## Data records
######

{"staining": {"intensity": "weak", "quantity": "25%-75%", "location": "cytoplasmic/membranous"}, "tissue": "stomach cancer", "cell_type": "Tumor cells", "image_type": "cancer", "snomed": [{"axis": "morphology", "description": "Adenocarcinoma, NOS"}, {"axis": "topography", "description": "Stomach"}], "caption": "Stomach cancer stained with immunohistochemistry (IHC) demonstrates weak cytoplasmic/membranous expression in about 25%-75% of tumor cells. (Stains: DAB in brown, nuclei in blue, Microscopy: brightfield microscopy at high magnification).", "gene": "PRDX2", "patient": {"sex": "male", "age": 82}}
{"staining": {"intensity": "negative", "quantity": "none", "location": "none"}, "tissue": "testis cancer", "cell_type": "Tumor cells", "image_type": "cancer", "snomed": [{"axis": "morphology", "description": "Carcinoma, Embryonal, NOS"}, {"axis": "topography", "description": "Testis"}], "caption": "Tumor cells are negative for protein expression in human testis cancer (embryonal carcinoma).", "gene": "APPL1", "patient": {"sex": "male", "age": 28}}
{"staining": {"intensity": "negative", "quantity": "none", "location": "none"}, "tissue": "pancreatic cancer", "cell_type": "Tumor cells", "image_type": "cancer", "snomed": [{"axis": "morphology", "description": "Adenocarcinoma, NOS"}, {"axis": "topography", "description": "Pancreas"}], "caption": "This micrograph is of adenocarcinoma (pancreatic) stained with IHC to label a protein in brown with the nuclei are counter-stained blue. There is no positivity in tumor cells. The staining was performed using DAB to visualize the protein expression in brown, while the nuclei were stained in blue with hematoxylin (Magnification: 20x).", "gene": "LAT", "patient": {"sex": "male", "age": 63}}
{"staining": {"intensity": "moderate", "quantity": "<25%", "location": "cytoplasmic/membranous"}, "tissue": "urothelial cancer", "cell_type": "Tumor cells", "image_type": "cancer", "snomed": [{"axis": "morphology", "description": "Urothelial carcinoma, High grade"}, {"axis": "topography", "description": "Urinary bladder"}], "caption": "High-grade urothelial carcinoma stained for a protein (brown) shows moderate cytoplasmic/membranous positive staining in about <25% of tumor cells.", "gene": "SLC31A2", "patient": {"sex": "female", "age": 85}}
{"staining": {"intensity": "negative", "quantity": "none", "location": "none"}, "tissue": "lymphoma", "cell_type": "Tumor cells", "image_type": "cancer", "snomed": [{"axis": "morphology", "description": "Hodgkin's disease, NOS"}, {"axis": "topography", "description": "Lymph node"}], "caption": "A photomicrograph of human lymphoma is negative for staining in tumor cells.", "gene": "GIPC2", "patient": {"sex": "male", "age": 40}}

######

## Exercise requirements
Please set down the entire listing once more, exactly as it stands.

## Your response
{"staining": {"intensity": "weak", "quantity": "25%-75%", "location": "cytoplasmic/membranous"}, "tissue": "stomach cancer", "cell_type": "Tumor cells", "image_type": "cancer", "snomed": [{"axis": "morphology", "description": "Adenocarcinoma, NOS"}, {"axis": "topography", "description": "Stomach"}], "caption": "Stomach cancer stained with immunohistochemistry (IHC) demonstrates weak cytoplasmic/membranous expression in about 25%-75% of tumor cells. (Stains: DAB in brown, nuclei in blue, Microscopy: brightfield microscopy at high magnification).", "gene": "PRDX2", "patient": {"sex": "male", "age": 82}}
{"staining": {"intensity": "negative", "quantity": "none", "location": "none"}, "tissue": "testis cancer", "cell_type": "Tumor cells", "image_type": "cancer", "snomed": [{"axis": "morphology", "description": "Carcinoma, Embryonal, NOS"}, {"axis": "topography", "description": "Testis"}], "caption": "Tumor cells are negative for protein expression in human testis cancer (embryonal carcinoma).", "gene": "APPL1", "patient": {"sex": "male", "age": 28}}
{"staining": {"intensity": "negative", "quantity": "none", "location": "none"}, "tissue": "pancreatic cancer", "cell_type": "Tumor cells", "image_type": "cancer", "snomed": [{"axis": "morphology", "description": "Adenocarcinoma, NOS"}, {"axis": "topography", "description": "Pancreas"}], "caption": "This micrograph is of adenocarcinoma (pancreatic) stained with IHC to label a protein in brown with the nuclei are counter-stained blue. There is no positivity in tumor cells. The staining was performed using DAB to visualize the protein expression in brown, while the nuclei were stained in blue with hematoxylin (Magnification: 20x).", "gene": "LAT", "patient": {"sex": "male", "age": 63}}
{"staining": {"intensity": "moderate", "quantity": "<25%", "location": "cytoplasmic/membranous"}, "tissue": "urothelial cancer", "cell_type": "Tumor cells", "image_type": "cancer", "snomed": [{"axis": "morphology", "description": "Urothelial carcinoma, High grade"}, {"axis": "topography", "description": "Urinary bladder"}], "caption": "High-grade urothelial carcinoma stained for a protein (brown) shows moderate cytoplasmic/membranous positive staining in about <25% of tumor cells.", "gene": "SLC31A2", "patient": {"sex": "female", "age": 85}}
{"staining": {"intensity": "negative", "quantity": "none", "location": "none"}, "tissue": "lymphoma", "cell_type": "Tumor cells", "image_type": "cancer", "snomed": [{"axis": "morphology", "description": "Hodgkin's disease, NOS"}, {"axis": "topography", "description": "Lymph node"}], "caption": "A photomicrograph of human lymphoma is negative for staining in tumor cells.", "gene": "GIPC2", "patient": {"sex": "male", "age": 40}}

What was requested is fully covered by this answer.